20年以上前(僕が30代の頃)に一度見ている作品だけれど「4Kレストア」なので、その美しさを体験したかったからだ。
前回と同じように感じたことと、新しく感じたことがあった。
前回同様、美しかった
映像も、音楽も、俳優も、すべてが美しかった。
海、空、建物、イルカなど、個々の要素はもちろんのこと、四角いスクリーンに配置される構図と、シークエンスが美しさを生んでいた。
潜水前に失神してしまう日本人ダイバーが登場するが、日の丸をモチーフにした潜水服が印象的で、そのシーンさえも美しかった。
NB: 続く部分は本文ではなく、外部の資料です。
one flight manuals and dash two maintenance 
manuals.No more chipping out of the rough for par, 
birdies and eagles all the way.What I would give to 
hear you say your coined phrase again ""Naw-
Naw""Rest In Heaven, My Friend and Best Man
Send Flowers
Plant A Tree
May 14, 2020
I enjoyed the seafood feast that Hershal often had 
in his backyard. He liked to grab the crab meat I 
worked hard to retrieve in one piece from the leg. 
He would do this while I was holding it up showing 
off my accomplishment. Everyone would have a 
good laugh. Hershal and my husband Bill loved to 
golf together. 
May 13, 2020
音楽は、映像と完全にマッチしていた。リュック・ベッソン監督は、2024年のインタビューでこんなことを言っている。
音楽は映画にとって2つ目の脚本のようなもの。まずは脚本があり、それを高めるかたちで音楽が書き下ろされる
監督は、作曲家のエリックとは40年来の付き合いとも述べているので、グラン・ブルーの時から、同様の手法で映画を作っていたことがうかがえる。
監督は〈美しさを生む術〉を会得しているに違いない。
この映画は美術だ。
今回は、イライラした
主人公ジャックにはジョアンナという恋人がいる。物語の終盤、彼女は妊娠し、そのことをジャックに伝えるのだが、ジャックがそれに反応しないのだ。その態度に僕はイライラした。
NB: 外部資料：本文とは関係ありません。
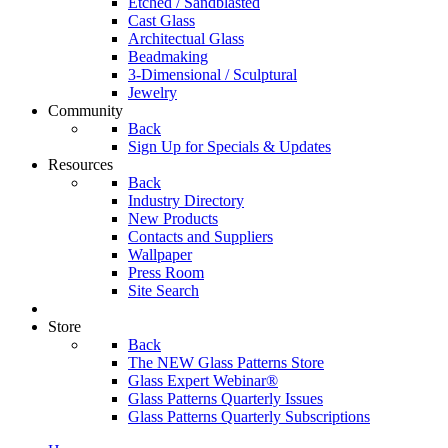
Etched / Sandblasted
Cast Glass
Architectual Glass
Beadmaking
3-Dimensional / Sculptural
Jewelry
Community
Back
Sign Up for Specials & Updates
Resources
Back
Industry Directory
New Products
Contacts and Suppliers
Wallpaper
Press Room
Site Search
Store
Back
The NEW Glass Patterns Store
Glass Expert Webinar®
Glass Patterns Quarterly Issues
Glass Patterns Quarterly Subscriptions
「お前、なんか言えよ。彼女めっちゃ不安になるだろ」と。
前回観たとき、ここでイラついたという記憶は残っていない。
なぜなのだろう?
僕が、ジャック視点で物語を観ていたからかもしれない。
ジャックが妊娠のことを聞いたのは、潜水競技会の期間中であり、ライバルのエンゾが競技中の事故で他界した直後のことだった。〈10ヶ月後に生まれる人〉よりも〈昨日死んだ人〉のことが頭を占めるのはしょうがない、と僕が考えた可能性がある。
ジャックも当時の僕も〈今、目の前にいる妊娠した人〉のことを気に掛けることができなかったのだ。ひどいな。反省。
今回は、ラストシーン後に確信が持てた
ラストシーンはこうだ。
夜、ジャックが潜水競技のゴール地点まで潜るとイルカが現れる。ジャックはイルカに誘われるかのように、競技用のロープから手を離し、漆黒の海の中へ消えていく…(終)
前回観たときは、この後ジャックは海の中で死んでしまうのか、イルカと一緒に水面まで戻るのか、両方の可能性を感じていた。
今は「当然、水面まで戻るでしょ」と確信できる。
自分の子供が生まれてくること以上に大切なことはないと思うので。
歳を重ね、僕の見方に変化があったんだなと思う鑑賞体験だった。